*WHAT IS REQUIRED*.
Output every line of text in the entries below as a JSON list of strings, one string per line and no blank lines. Leave the pictures out of the list.
(TASK INPUT begins)
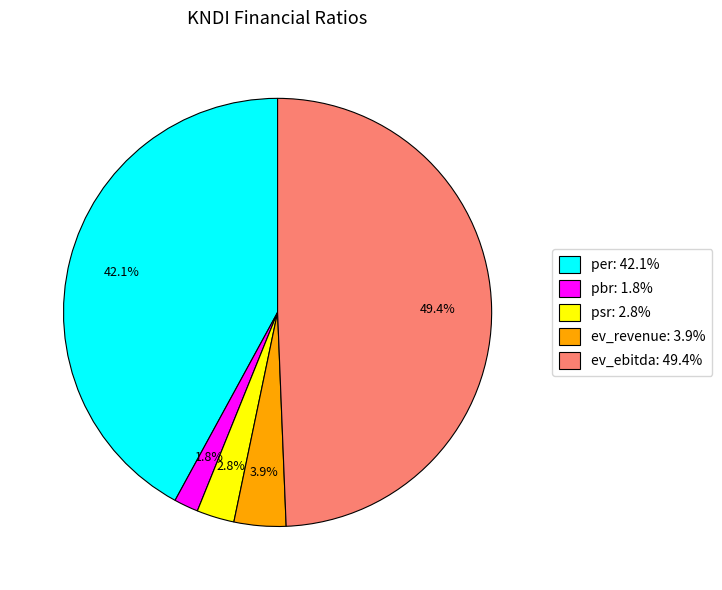

To the nearest percent, what percentage of the pie is ev_ebitda?

49%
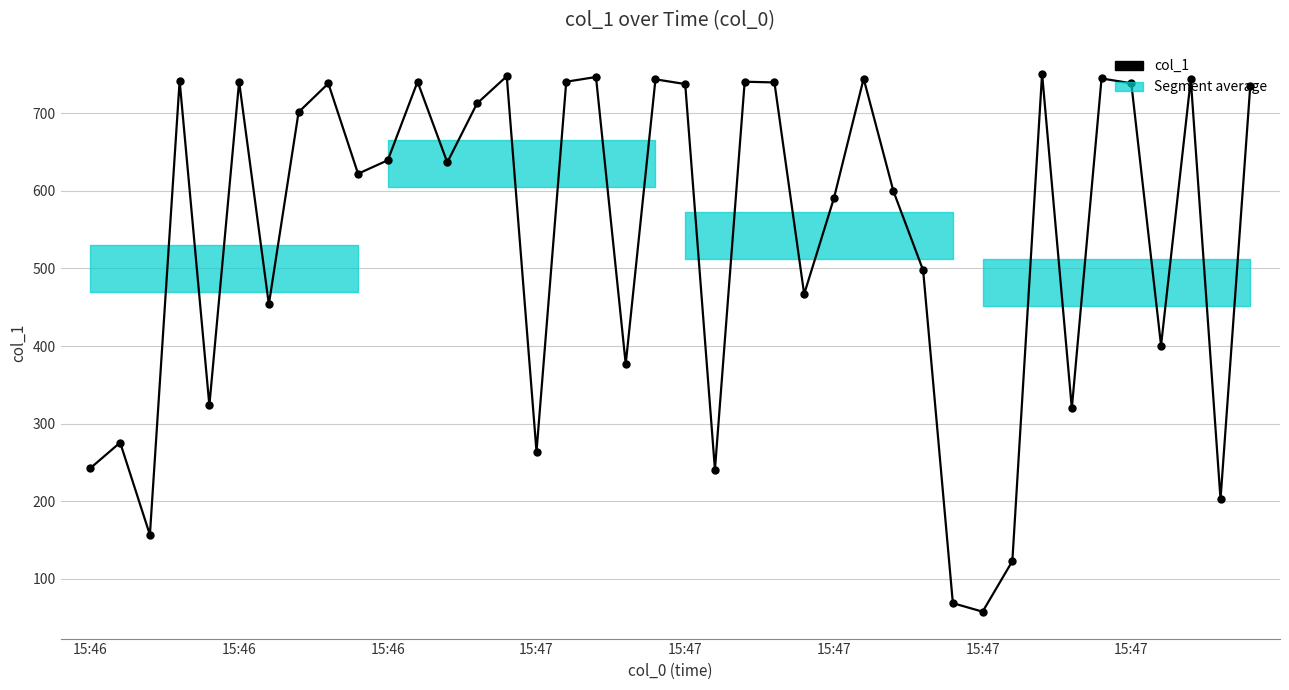

The value at 33 is 100.1. True or false?

False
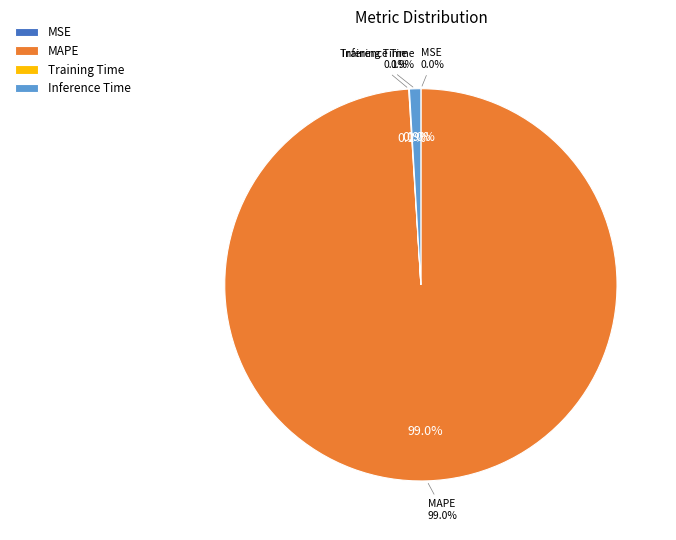

True or false: SMAPE accounts for 1% of the total.

False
(TASK INPUT ends)
*ANSWER AREA*.
[
  "To the nearest percent, what percentage of the pie is ev_ebitda?",
  "49%",
  "The value at 33 is 100.1. True or false?",
  "False",
  "True or false: SMAPE accounts for 1% of the total.",
  "False"
]